Inadequately presented interviewees and an anonymous quote in BBC One Guerin report

Orla Guerin's 'Oslo generation' comprises selected political activists.

Following on from Jeremy Bowen’s report on the US administration’s “Peace to Prosperity” plan, viewers of BBC One’s ‘News at Ten’ on January 28th were presented with a report by Orla Guerin which was introduced by presenter Huw Edwards as follows:

Edwards: “At least ten Palestinians have been injured in clashes with Israeli forces amid protests against the plan that’s been unveiled in Washington.

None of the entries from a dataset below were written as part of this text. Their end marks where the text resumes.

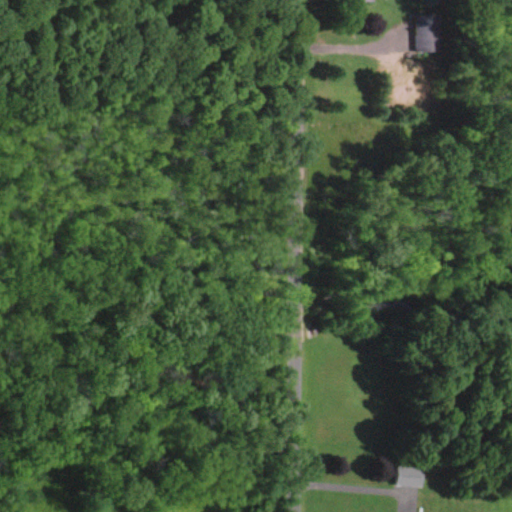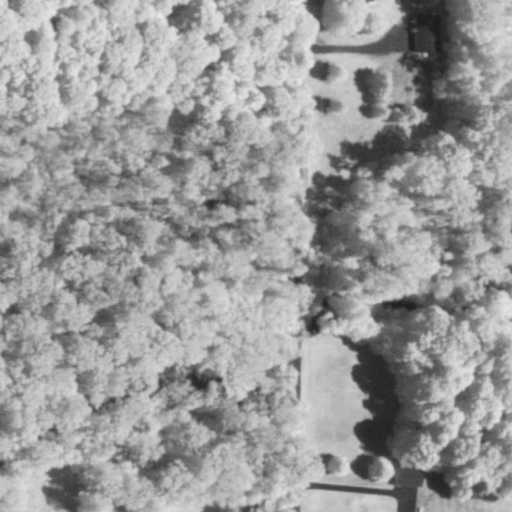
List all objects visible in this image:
road: (295, 256)
building: (403, 476)
road: (349, 487)
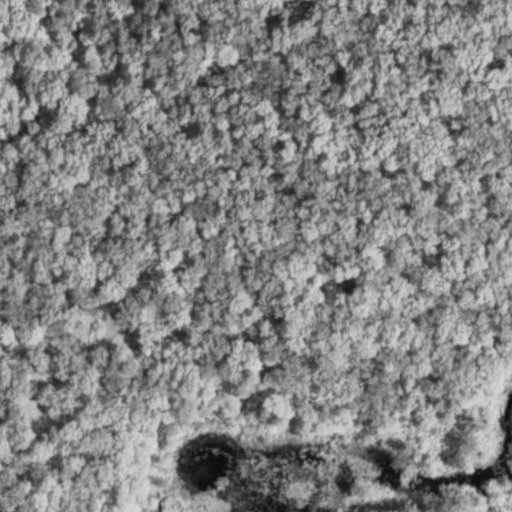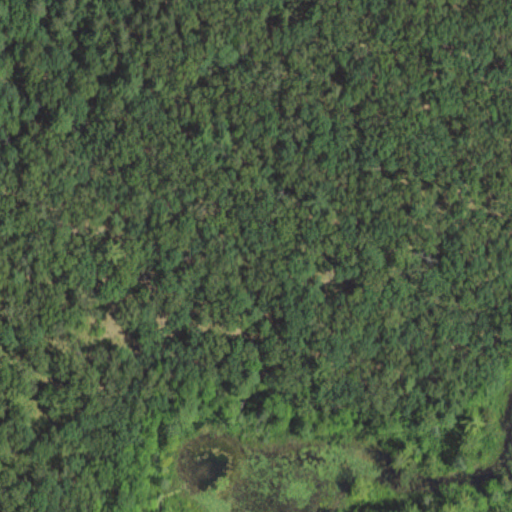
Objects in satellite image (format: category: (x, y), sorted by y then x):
road: (235, 328)
road: (53, 338)
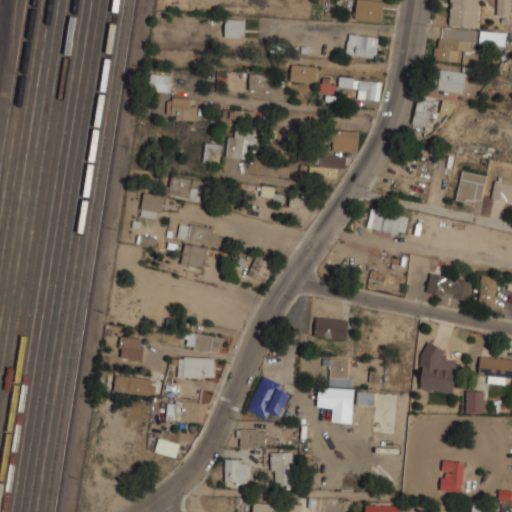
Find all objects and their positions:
building: (503, 7)
building: (503, 7)
building: (369, 9)
building: (369, 10)
building: (463, 12)
building: (464, 13)
building: (234, 26)
building: (234, 28)
building: (362, 44)
building: (362, 45)
railway: (19, 49)
building: (447, 49)
building: (458, 52)
building: (473, 56)
building: (303, 72)
building: (303, 74)
building: (450, 79)
building: (259, 80)
building: (451, 80)
building: (160, 81)
building: (259, 81)
building: (160, 82)
building: (363, 86)
building: (363, 87)
railway: (11, 88)
building: (181, 106)
building: (180, 107)
building: (447, 107)
building: (424, 110)
building: (424, 111)
building: (233, 114)
railway: (17, 115)
railway: (22, 138)
building: (345, 140)
building: (239, 141)
building: (344, 141)
building: (240, 142)
building: (212, 152)
building: (212, 153)
building: (332, 161)
building: (327, 165)
railway: (26, 166)
building: (316, 170)
road: (290, 183)
building: (185, 185)
building: (186, 186)
building: (470, 186)
building: (471, 186)
building: (502, 190)
building: (502, 190)
building: (272, 192)
railway: (30, 194)
building: (296, 199)
building: (151, 204)
building: (151, 205)
road: (430, 207)
railway: (34, 219)
building: (386, 220)
building: (387, 221)
road: (249, 224)
building: (198, 232)
building: (199, 234)
road: (418, 240)
railway: (39, 246)
building: (193, 254)
railway: (58, 255)
building: (194, 255)
railway: (44, 256)
railway: (51, 256)
railway: (67, 256)
railway: (77, 256)
railway: (83, 256)
railway: (96, 256)
road: (298, 266)
building: (260, 267)
building: (260, 268)
building: (449, 286)
building: (487, 290)
road: (400, 304)
building: (331, 328)
building: (202, 340)
building: (202, 341)
building: (131, 347)
building: (132, 347)
building: (191, 365)
building: (193, 366)
building: (495, 368)
building: (437, 370)
building: (338, 371)
building: (128, 383)
building: (130, 384)
building: (365, 398)
building: (475, 401)
building: (337, 403)
building: (186, 409)
building: (189, 411)
building: (252, 438)
building: (167, 447)
building: (282, 468)
building: (236, 471)
building: (452, 475)
road: (168, 503)
building: (271, 507)
building: (381, 508)
road: (332, 511)
road: (452, 511)
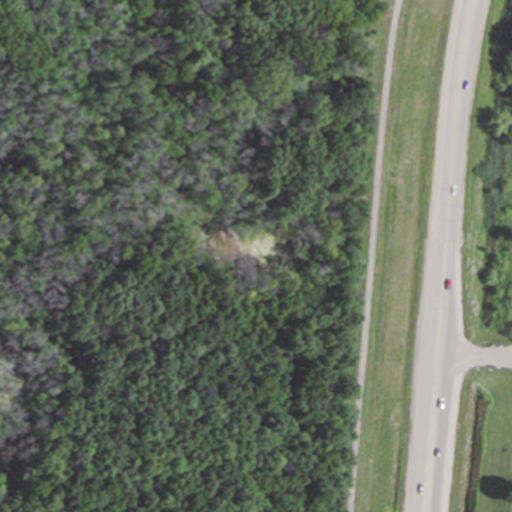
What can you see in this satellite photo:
road: (370, 255)
road: (441, 255)
park: (488, 323)
road: (511, 357)
road: (511, 358)
road: (472, 360)
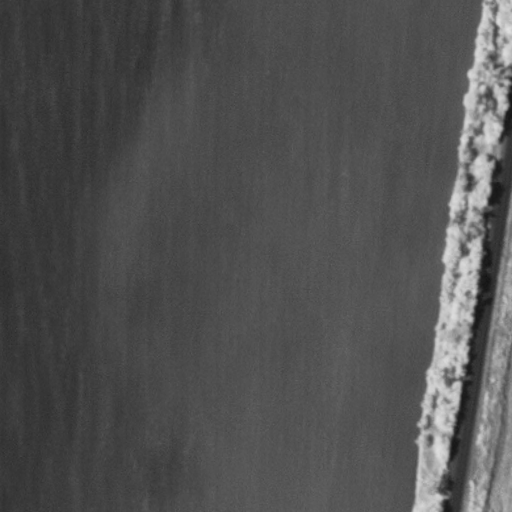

The demonstrations in the Israeli occupied West Bank came as the Palestinian leader Mahmoud Abbas said that his response to the Trump deal was ‘a thousand times no’. Our international correspondent Orla Guerin has spent the day in the West Bank gauging Palestinian opinions on the plan.”

Edwards did not bother to clarify that those opinions were given – and formed – before the details of the plan had even been made public. Guerin began her report at a crossing between Palestinian Authority controlled areas and Israel.

Guerin: “Bethlehem before sunrise. Palestinians rushing to a day’s work in Israel; those lucky enough to have permits. Movement is tightly controlled. That’s life under Israeli occupation. And few here today were expecting a new dawn from the White House.”

“Luck” of course has nothing to do with those work permits. Security considerations and the applicant’s absence of links to terrorism do. Guerin of course made no effort to inform viewers that between 1967 and the year 2000 there were no restrictions on movement and that such measures were only introduced after the Palestinians chose to launch the terror war known as the second Intifada.

She went on with a vox pop interview:

Guerin: “Do you have any hope for the peace plan from Donald Trump? No, no, no says Ibrahim, a father of seven. They don’t want to give the Palestinians their rights. The plan has failed even before it’s announced. A view echoed over coffee in Ramallah. That’s an hour away – or triple that if there are delays at Israeli checkpoints. Here we met some of the Oslo generation; Palestinians who grew up with the peace accords signed in 1993. They say the Trump deal ends that era and it’s time for a new strategy.”

Guerin’s coffee shop interviewees are of course not random Palestinians but inadequately presented selected activists. The first of those – portrayed by the BBC as a “community organiser” is Fadi Quran who works as campaigns director for the political NGO Avaaz and is fond of using the baseless ‘apartheid’ smear.

Quran: “It finally spells the death of the peace process that many assumed would lead to a Palestinian state and instead opens the door for us as a new generation to begin building a type of resistance movement based on what Nelson Mandela did.”

Guerin: “So this is the end of the peace process as we know it?”

Quran: “This is the end of what I would call the illusion of a peace process.”

Guerin then turned to an interviewee presented as a “writer”. Mariam Barghouti has had articles published at anti-Israel outlets such as ‘Middle East Eye’, ‘Mondoweiss’ and ‘MEMO’. Erasing the fact that Ramallah has been under exclusive Palestinian Authority control since 1995, Guerin asked:

Guerin: “Do you think you think you will still be living under occupation in ten years’ time, in twenty years’ time?”

Barghouti: “Everything, all Israeli policies against Palestinians are happening at such a high speed that it’s terrifying to think of where we’re gonna be five years from now.”

Guerin: “And tonight on the streets of Ramallah, a vow to return to the Intifada – the Palestinian uprising. The crowd here was small; sand and fury perhaps but also weariness and resignation. Well, Palestinian leaders have called for more protests tomorrow at what they have dubbed the fraud of the century. They have few other cards to play.”

Obviously Guerin does not consider negotiation to be one of the “cards” available to the Palestinians. She closed her report with an anonymous quote.

Guerin: “America and Israel are now moving in lockstep and the deal unveiled today has sent a stark message to the Palestinians. In the words of one analyst it boils down to this: you’ve lost, get over it.”

That unnamed analyst is Robert Malley of the NGO International Crisis Group (ICG). At least we now know what genre of Middle East analysis Orla Guerin prefers.